18 de abril de 2007

La Cita

Después de haber tenido durante toda mi vida sexo esporádico y sin amor, con personas variopintas y en lugares tan dispares, que me invitasen a cenar resultó ser una experiencia totalmente nueva para mí. Su plan era: cocinar, comer, salir y bailar. 
Mi plan era: comer, bailar, trasnochar y follar. Obviamente, no le iba a comentar las diferencias entre mis planes y los suyos, pero vamos, como soy una persona abierta, pensé que su idea de cita no estaría mal del todo, y acepté gustosa y con las hormonas en posición de defensa.

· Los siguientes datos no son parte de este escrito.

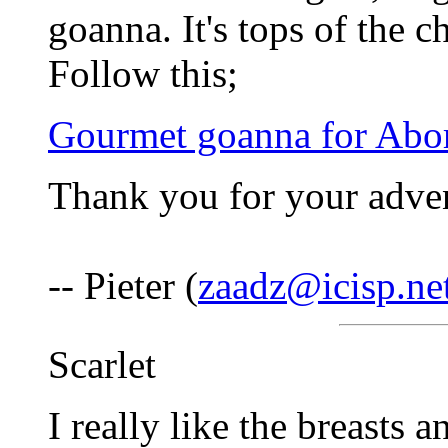
goanna. It's tops of the 
Follow this;
Gourmet goanna for Abori
Thank you for your adven
-- Pieter (
zaadz@icisp.ne
Scarlet
I really like the breasts 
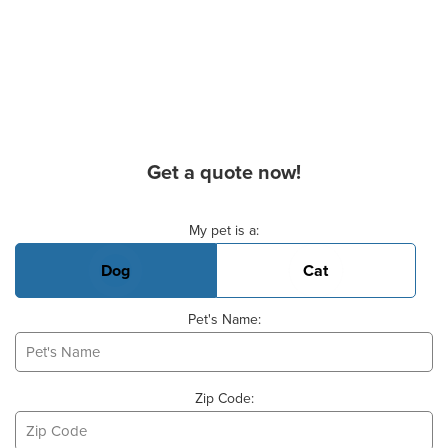
Get a quote now!
Basic Pet Info
My pet is a:
Dog
Cat
Pet's Name:
Zip Code:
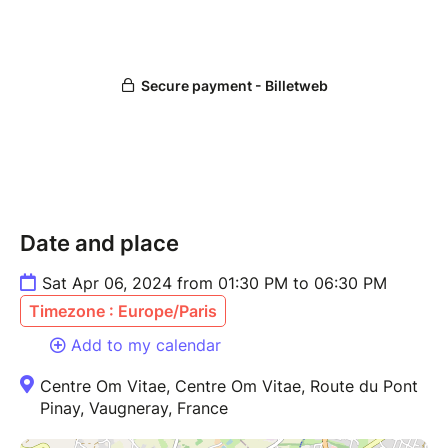
Date and place
Sat Apr 06, 2024 from 01:30 PM to 06:30 PM
Timezone : Europe/Paris
Add to my calendar
Centre Om Vitae, Centre Om Vitae, Route du Pont
Pinay, Vaugneray, France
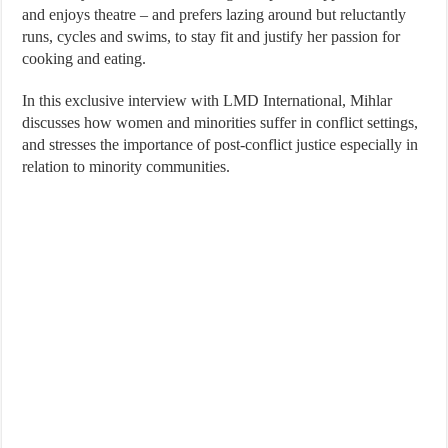
and enjoys theatre – and prefers lazing around but reluctantly
runs, cycles and swims, to stay fit and justify her passion for
cooking and eating.
In this exclusive interview with LMD International, Mihlar
discusses how women and minorities suffer in conflict settings,
and stresses the importance of post-conflict justice especially in
relation to minority communities.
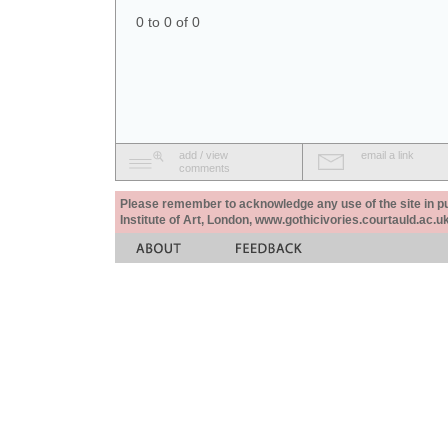
0 to 0 of 0
add / view
email a link
comments
Please remember to acknowledge any use of the site in pub
Institute of Art, London, www.gothicivories.courtauld.ac.uk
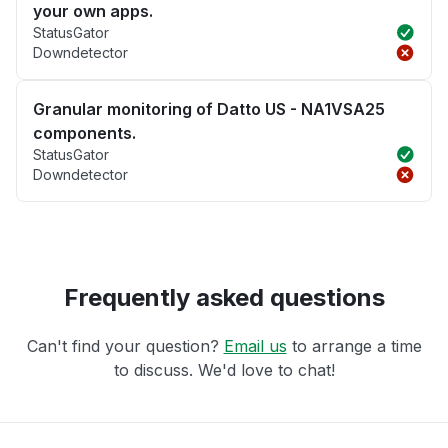
your own apps.
StatusGator
Downdetector
Granular monitoring of Datto US - NA1VSA25
components.
StatusGator
Downdetector
Frequently asked questions
Can't find your question?
Email us
to arrange a time
to discuss. We'd love to chat!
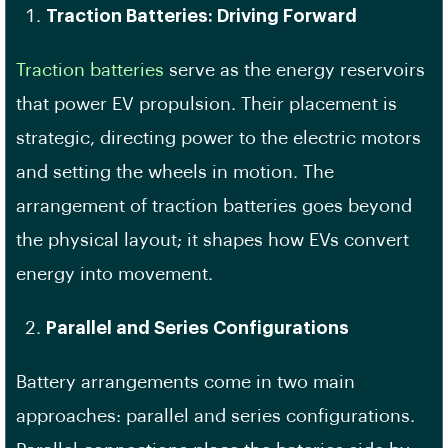
Traction Batteries: Driving Forward
Traction batteries
serve as the energy reservoirs
that power EV propulsion. Their placement is
strategic, directing power to the electric motors
and setting the wheels in motion. The
arrangement of traction batteries goes beyond
the physical layout; it shapes how EVs convert
energy into movement.
Parallel and Series Configurations
Battery arrangements come in two main
approaches: parallel and series configurations.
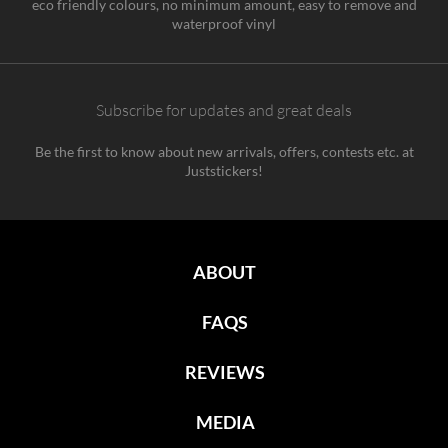
eco friendly colours, no minimum amount, easy to remove and
waterproof vinyl
Subscribe for updates and great deals
Be the first to know about new arrivals, offers, contests etc. at
Juststickers!
ABOUT
FAQS
REVIEWS
MEDIA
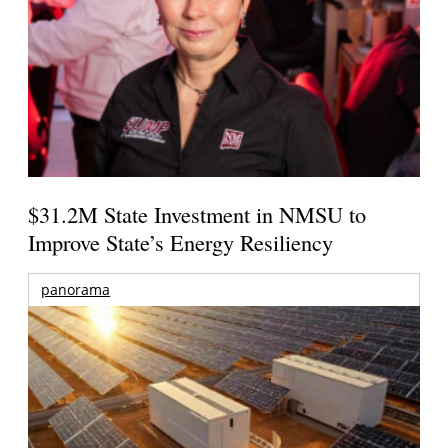
$31.2M State Investment in NMSU to
Improve State’s Energy Resiliency
panorama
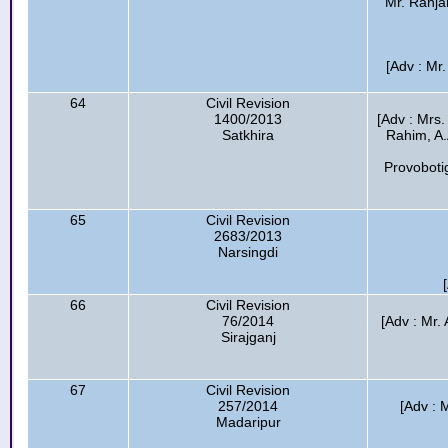
Mr. Ranja
[Adv : Mr
64
Civil Revision
1400/2013
[Adv : Mrs.
Satkhira
Rahim, A.
Provoboti
65
Civil Revision
2683/2013
Narsingdi
66
Civil Revision
76/2014
[Adv : Mr
Sirajganj
67
Civil Revision
257/2014
[Adv : 
Madaripur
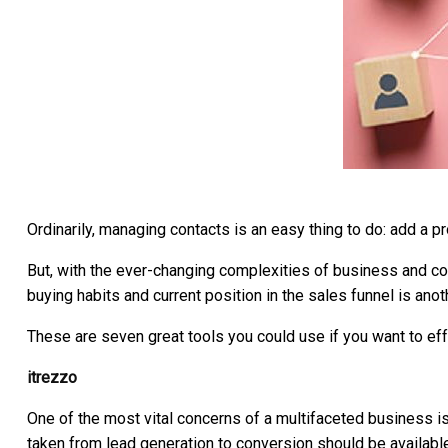
Ordinarily, managing contacts is an easy thing to do: add a pro
But, with the ever-changing complexities of business and c
buying habits and current position in the sales funnel is an
These are seven great tools you could use if you want to ef
itrezzo
One of the most vital concerns of a multifaceted business is
taken from lead generation to conversion should be availabl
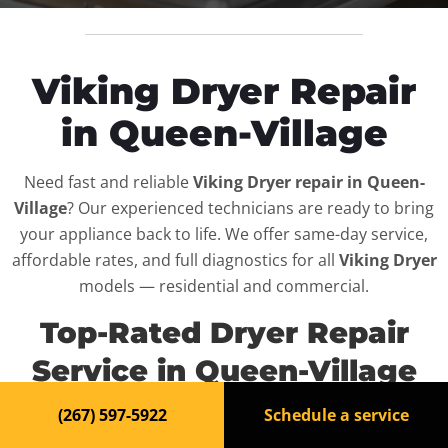
Viking Dryer Repair
in Queen-Village
Need fast and reliable
Viking Dryer repair in Queen-
Village
? Our experienced technicians are ready to bring
your appliance back to life. We offer same-day service,
affordable rates, and full diagnostics for all
Viking Dryer
models — residential and commercial.
Top-Rated Dryer Repair
Service in Queen-Village
(267) 597-5922
Schedule a service
When your
Viking Dryer
breaks down, it can disrupt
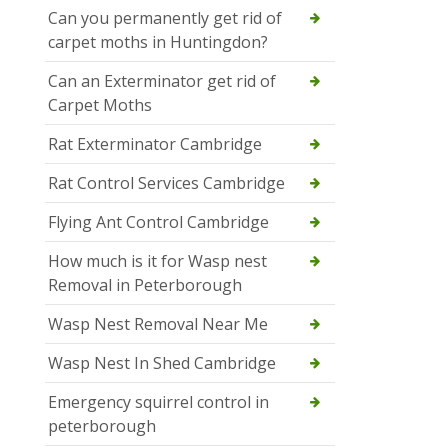
Can you permanently get rid of
carpet moths in Huntingdon?
Can an Exterminator get rid of
Carpet Moths
Rat Exterminator Cambridge
Rat Control Services Cambridge
Flying Ant Control Cambridge
How much is it for Wasp nest
Removal in Peterborough
Wasp Nest Removal Near Me
Wasp Nest In Shed Cambridge
Emergency squirrel control in
peterborough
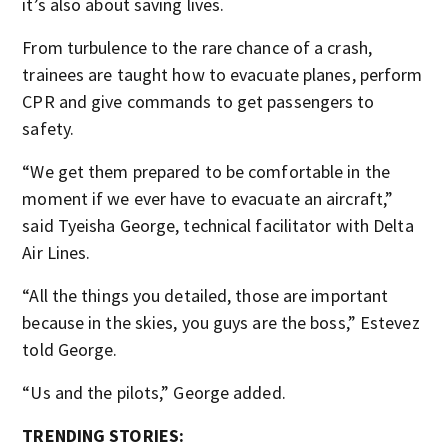
it’s also about saving lives.
From turbulence to the rare chance of a crash,
trainees are taught how to evacuate planes, perform
CPR and give commands to get passengers to
safety.
“We get them prepared to be comfortable in the
moment if we ever have to evacuate an aircraft,”
said Tyeisha George, technical facilitator with Delta
Air Lines.
“All the things you detailed, those are important
because in the skies, you guys are the boss,” Estevez
told George.
“Us and the pilots,” George added.
TRENDING STORIES:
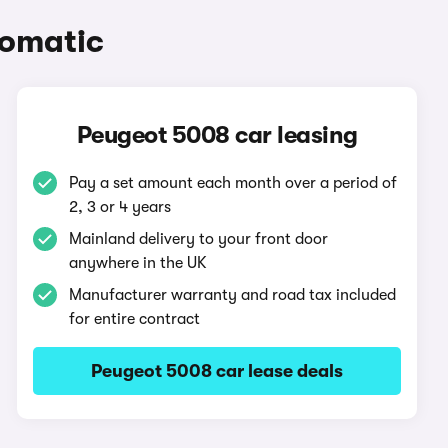
tomatic
Peugeot 5008 car leasing
Pay a set amount each month over a period of
2, 3 or 4 years
Mainland delivery to your front door
anywhere in the UK
Manufacturer warranty and road tax included
for entire contract
Peugeot 5008 car lease deals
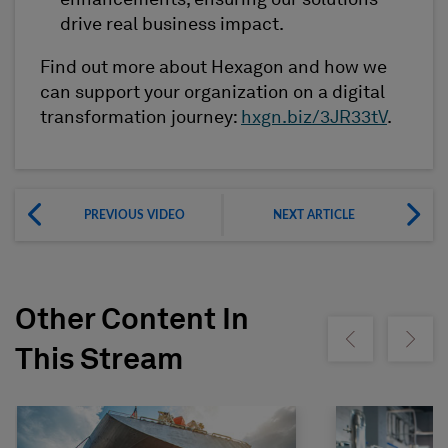
enhancements, ensuring our solutions
drive real business impact.
Find out more about Hexagon and how we
can support your organization on a digital
transformation journey:
hxgn.biz/3JR33tV
.
PREVIOUS VIDEO
NEXT ARTICLE
Other Content In
Show previous
Show ne
This Stream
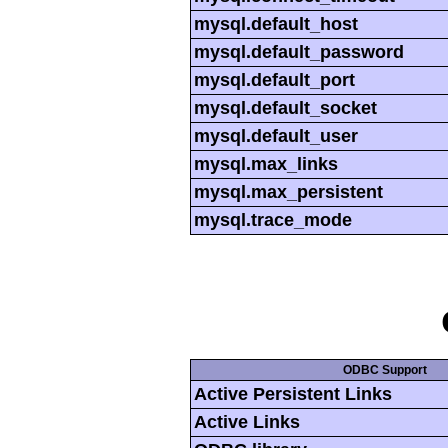
mysql.default_host
mysql.default_password
mysql.default_port
mysql.default_socket
mysql.default_user
mysql.max_links
mysql.max_persistent
mysql.trace_mode
ODBC Support
Active Persistent Links
Active Links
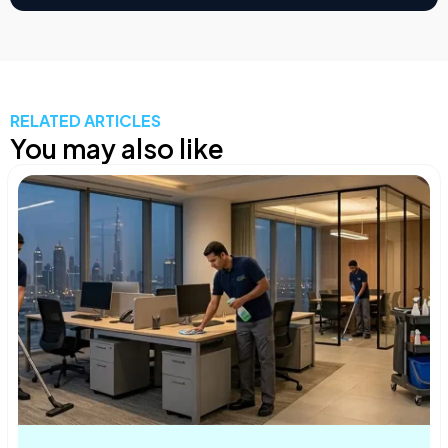
RELATED ARTICLES
You may also like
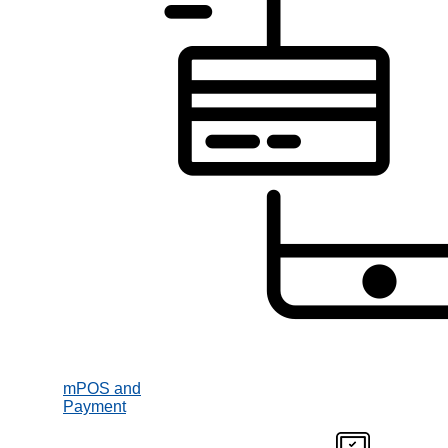
mPOS and
Payment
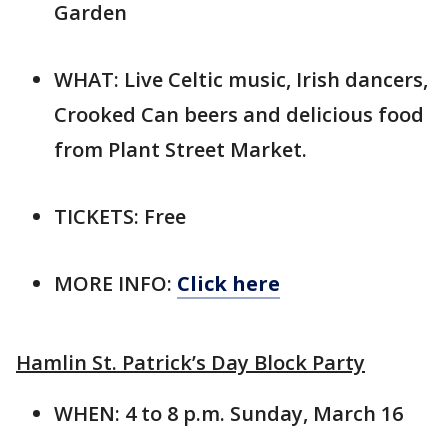
Garden
WHAT: Live Celtic music, Irish dancers,
Crooked Can beers and delicious food
from Plant Street Market.
TICKETS: Free
MORE INFO:
Click here
Hamlin St. Patrick’s Day Block Party
WHEN: 4 to 8 p.m. Sunday, March 16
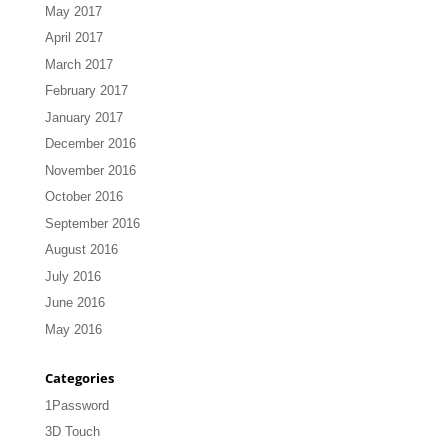
May 2017
April 2017
March 2017
February 2017
January 2017
December 2016
November 2016
October 2016
September 2016
August 2016
July 2016
June 2016
May 2016
Categories
1Password
3D Touch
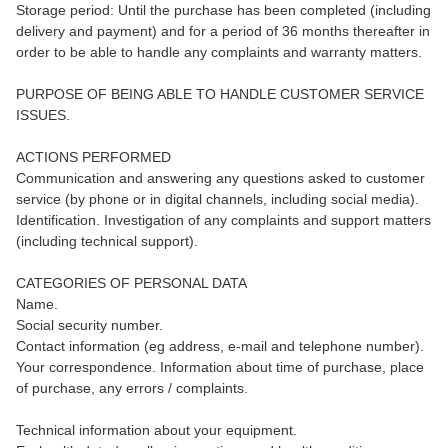
Storage period: Until the purchase has been completed (including
delivery and payment) and for a period of 36 months thereafter in
order to be able to handle any complaints and warranty matters.
PURPOSE OF BEING ABLE TO HANDLE CUSTOMER SERVICE
ISSUES.
ACTIONS PERFORMED
Communication and answering any questions asked to customer
service (by phone or in digital channels, including social media).
Identification. Investigation of any complaints and support matters
(including technical support).
CATEGORIES OF PERSONAL DATA
Name.
Social security number.
Contact information (eg address, e-mail and telephone number).
Your correspondence. Information about time of purchase, place
of purchase, any errors / complaints.
Technical information about your equipment.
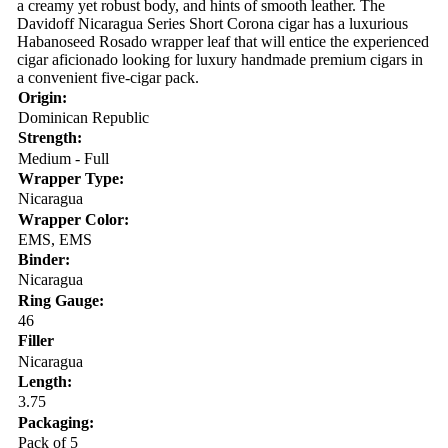
a creamy yet robust body, and hints of smooth leather. The
Davidoff Nicaragua Series Short Corona cigar has a luxurious
Habanoseed Rosado wrapper leaf that will entice the experienced
cigar aficionado looking for luxury handmade premium cigars in
a convenient five-cigar pack.
Origin:
Dominican Republic
Strength:
Medium - Full
Wrapper Type:
Nicaragua
Wrapper Color:
EMS, EMS
Binder:
Nicaragua
Ring Gauge:
46
Filler
Nicaragua
Length:
3.75
Packaging:
Pack of 5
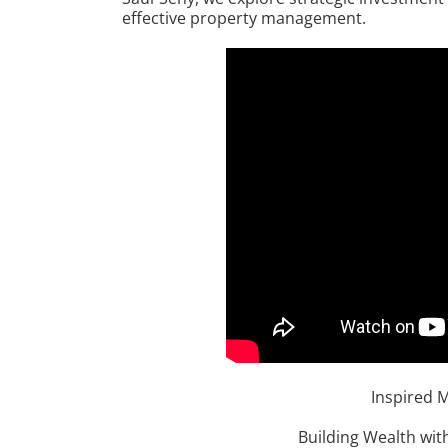
effective property management.
Inspired 
Building Wealth with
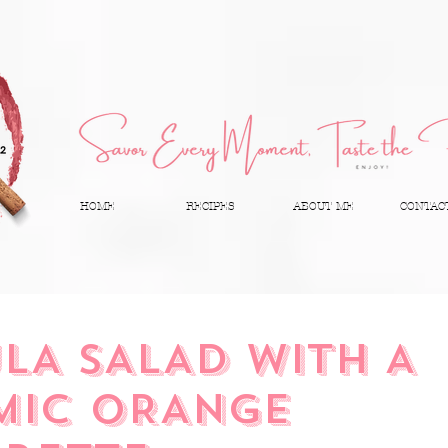
HOME
RECIPES
ABOUT ME
CONTAC
LA SALAD WITH A
MIC ORANGE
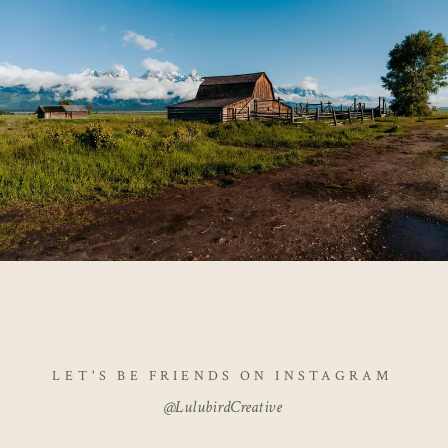
LET'S BE FRIENDS ON INSTAGRAM
@LulubirdCreative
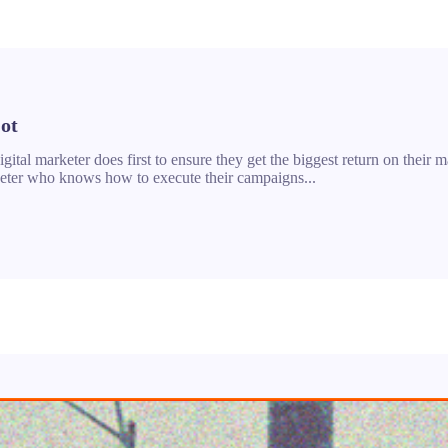
ot
ital marketer does first to ensure they get the biggest return on their ma
arketer who knows how to execute their campaigns...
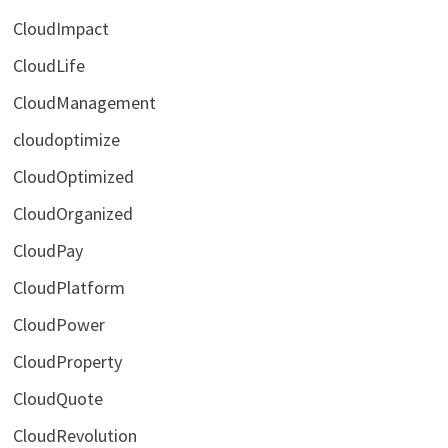
CloudImpact
CloudLife
CloudManagement
cloudoptimize
CloudOptimized
CloudOrganized
CloudPay
CloudPlatform
CloudPower
CloudProperty
CloudQuote
CloudRevolution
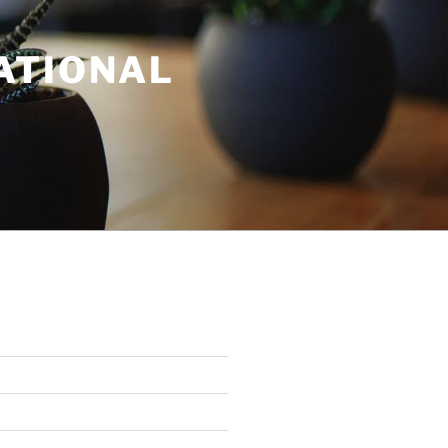
ATIONAL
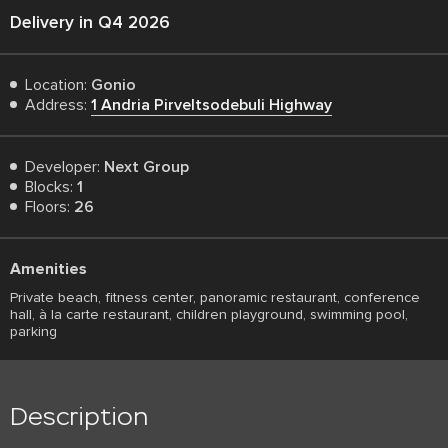
Delivery in Q4 2026
Location:
Gonio
Address:
1 Andria Pirveltsodebuli Highway
Developer:
Next Group
Blocks:
1
Floors:
26
Amenities
Private beach, fitness center, panoramic restaurant, conference
hall, à la carte restaurant, children playground, swimming pool,
parking
Description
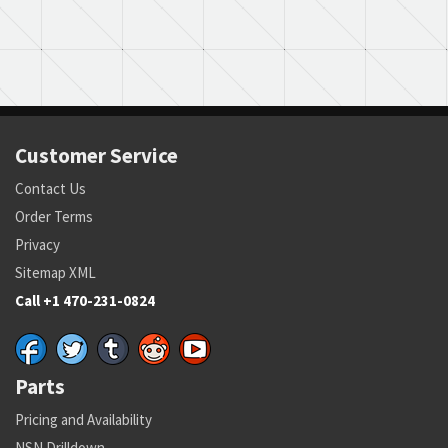
Customer Service
Contact Us
Order Terms
Privacy
Sitemap XML
Call +1 470-231-0824
Parts
Pricing and Availability
NSN Drilldown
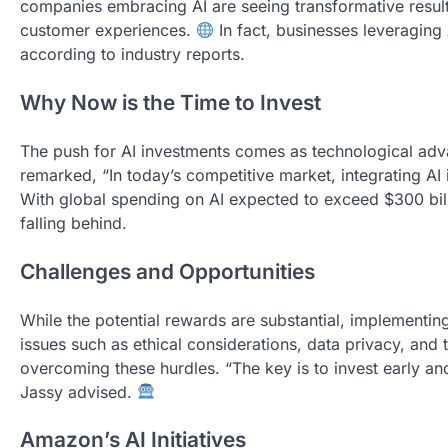
companies embracing AI are seeing transformative resul
customer experiences.
In fact, businesses leveraging
according to industry reports.
Why Now is the Time to Invest
The push for AI investments comes as technological ad
remarked, “In today’s competitive market, integrating AI 
With global spending on AI expected to exceed $300 bil
falling behind.
Challenges and Opportunities
While the potential rewards are substantial, implementin
issues such as ethical considerations, data privacy, and 
overcoming these hurdles. “The key is to invest early an
Jassy advised.
Amazon’s AI Initiatives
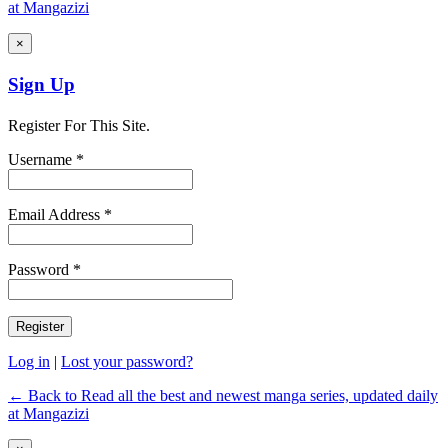
at Mangazizi
×
Sign Up
Register For This Site.
Username *
Email Address *
Password *
Log in
|
Lost your password?
← Back to Read all the best and newest manga series, updated daily
at Mangazizi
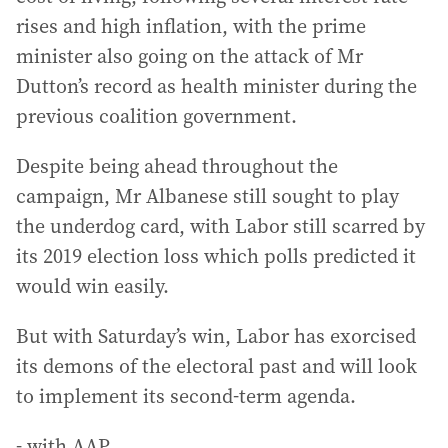
rises and high inflation, with the prime
minister also going on the attack of Mr
Dutton’s record as health minister during the
previous coalition government.
Despite being ahead throughout the
campaign, Mr Albanese still sought to play
the underdog card, with Labor still scarred by
its 2019 election loss which polls predicted it
would win easily.
But with Saturday’s win, Labor has exorcised
its demons of the electoral past and will look
to implement its second-term agenda.
- with AAP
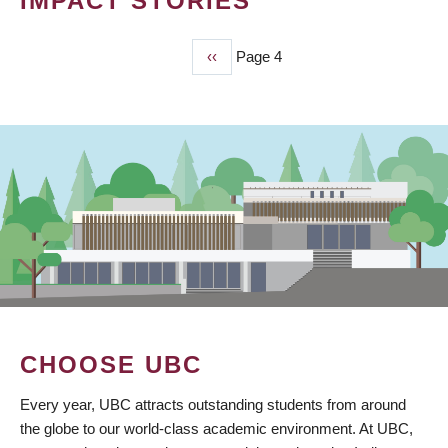
IMPACT STORIES
Previous
‹‹
Page 4
PAGINATION
page
CHOOSE UBC
Every year, UBC attracts outstanding students from around
the globe to our world-class academic environment. At UBC,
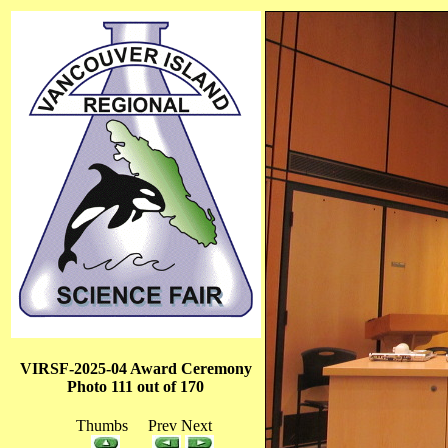
VIRSF-2025-04 Award Ceremony
Photo 111 out of 170
Thumbs Prev Next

Cuando por fin llegó el viernes noche, busqué las galas y la barra de labios más sensuales que tenía en el armario, me calcé con mis tacones de la suerte –cómodos, seductores y elegantes- y fui a su casa. Tenía tantas expectativas puestas en aquella cita, que temía que se vieran frustradas al final de la noche.
Encontré su casa rápidamente. Llamé al timbre. No salía nadie. Llamé otra vez, esta sí. Abrió la puerta, le vi y le saludé con un inocente beso en la mejilla. No me tiré encima de él por no olvidar que era tímido y que podría reaccionar inesperadamente. Me ponen los tímidos.
Todo iba a la perfección. El menú era exquisito y afrodisíaco, el vino espléndido y la compañía… De repente me vi envuelta en el huracán de la seducción y haciendo cábalas sobre el momento idóneo para lanzarme descaradamente y atacar. Aquella situación me recordaba a los documentales de la 2, cuando una viuda negra tejía su tela de seda para cazar a su desvalida presa… Pero pensé que aún no era el momento y que, seguramente, huiría para esconderse. Así que, tal y como estaban las cosas, decidí armarme de paciencia e invitarle a una copa a algún pub para sacarlo a bailar y, de paso, llevarlo al terreno que más dominaba: allí no se me escaparía.
Varias copas más tarde, el sutil estado de embriaguez solidario inducía nuestras ganas de reír y que nuestras feromonas flotaran en el aire y volaran del uno al otro como las esporas en plena época de alérgicos. Sin embargo, la noche estaba a punto de terminar y, según parecía, el único sitio en el que iba a poder bailar era en la pista.
Me llevó a casa. Nada de sexo, por eso paso, pero nunca le perdonaré que me dijera que no cuando le invité a subir. Sin embargo, se despidió con uno de esos besos salvajes en los que el oxígeno de todas las arterias del cuerpo se concentran en la boca… y la lengua... Entonces me di cuenta: me había enamorado. Casi lloro.